Der Ausbruch führte über den virtio-fs-Host-Server, also die Host-Seite der Dateifreigabe zwischen dem Mac und der virtuellen Maschine. Dieser folgte laut Docker Symlinks, wenn er eine entfernte Datei über einen gespeicherten Pfad erneut öffnete. Ein Gast — alles, was innerhalb der VM läuft — konnte damit ein übergeordnetes Verzeichnis durch einen Symlink ersetzen und anschließend Dateien als VMM-Benutzer lesen oder ändern, also unter dem Host-Konto, unter dem der Virtual Machine Monitor läuft. Das führe “möglicherweise zur Codeausführung auf dem Host”, so Docker.
Das widerspricht der eigenen Dokumentation: Dort heißt es seit März, dass Symlinks, die aus dem Workspace — Dockers Bezeichnung für das freigegebene Projektverzeichnis — hinausweisen, nicht verfolgt werden.
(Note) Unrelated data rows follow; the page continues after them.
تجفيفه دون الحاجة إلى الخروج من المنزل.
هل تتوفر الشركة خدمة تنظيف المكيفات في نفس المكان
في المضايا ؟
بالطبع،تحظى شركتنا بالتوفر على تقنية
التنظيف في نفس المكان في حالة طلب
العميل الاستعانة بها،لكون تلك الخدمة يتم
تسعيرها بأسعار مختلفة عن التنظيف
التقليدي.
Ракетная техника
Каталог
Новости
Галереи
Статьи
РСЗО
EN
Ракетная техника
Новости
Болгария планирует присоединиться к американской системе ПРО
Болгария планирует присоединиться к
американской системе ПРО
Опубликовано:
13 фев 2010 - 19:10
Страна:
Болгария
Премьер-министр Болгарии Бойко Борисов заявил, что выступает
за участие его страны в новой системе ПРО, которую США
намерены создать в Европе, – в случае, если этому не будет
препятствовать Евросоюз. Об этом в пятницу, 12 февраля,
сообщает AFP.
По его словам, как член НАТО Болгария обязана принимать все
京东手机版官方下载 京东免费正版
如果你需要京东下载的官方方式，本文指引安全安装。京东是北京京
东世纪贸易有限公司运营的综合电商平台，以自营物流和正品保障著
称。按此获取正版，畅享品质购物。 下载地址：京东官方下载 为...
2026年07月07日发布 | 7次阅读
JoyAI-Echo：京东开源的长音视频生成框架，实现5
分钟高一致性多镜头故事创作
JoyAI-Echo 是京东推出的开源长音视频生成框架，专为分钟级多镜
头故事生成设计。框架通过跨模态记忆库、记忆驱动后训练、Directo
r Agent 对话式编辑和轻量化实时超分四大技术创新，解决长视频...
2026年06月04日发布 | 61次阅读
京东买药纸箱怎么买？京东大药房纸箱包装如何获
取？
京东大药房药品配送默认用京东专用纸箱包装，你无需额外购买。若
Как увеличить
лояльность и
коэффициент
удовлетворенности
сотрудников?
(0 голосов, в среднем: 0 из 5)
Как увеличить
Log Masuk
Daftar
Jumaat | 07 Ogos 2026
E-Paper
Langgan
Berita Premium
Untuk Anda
Dasselbe Release behebt eine zweite Schwachstelle, CVE-2026-79994, die Docker als hoch mit einem CVSS-Wert von 8,7 einstuft. Sie betrifft das Relay, über das eine Sandbox Unix-Domain-Sockets innerhalb ihres autorisierten Workspace erreichen kann. Das Relay prüfte, ob ein Socket-Pfad innerhalb des Workspace lag, und verband sich anschließend erneut über den Pfadnamen. Ersetzte ein Gast zwischen Prüfung und Verbindungsaufbau ein Verzeichnis im Pfad durch einen Symlink, konnte er den Host dazu bringen, sich mit einem beliebigen AF_UNIX-Socket außerhalb des Workspace zu verbinden und so “Daten oder host-seitige Fähigkeiten dieses Sockets offenzulegen”. Betroffen sind die Versionen 0.37.0 bis 0.41.9, nicht aber 0.42.0. Auch hier führt CISA die Ausnutzung als “keine”, und die Lücke steht nicht im KEV-Katalog.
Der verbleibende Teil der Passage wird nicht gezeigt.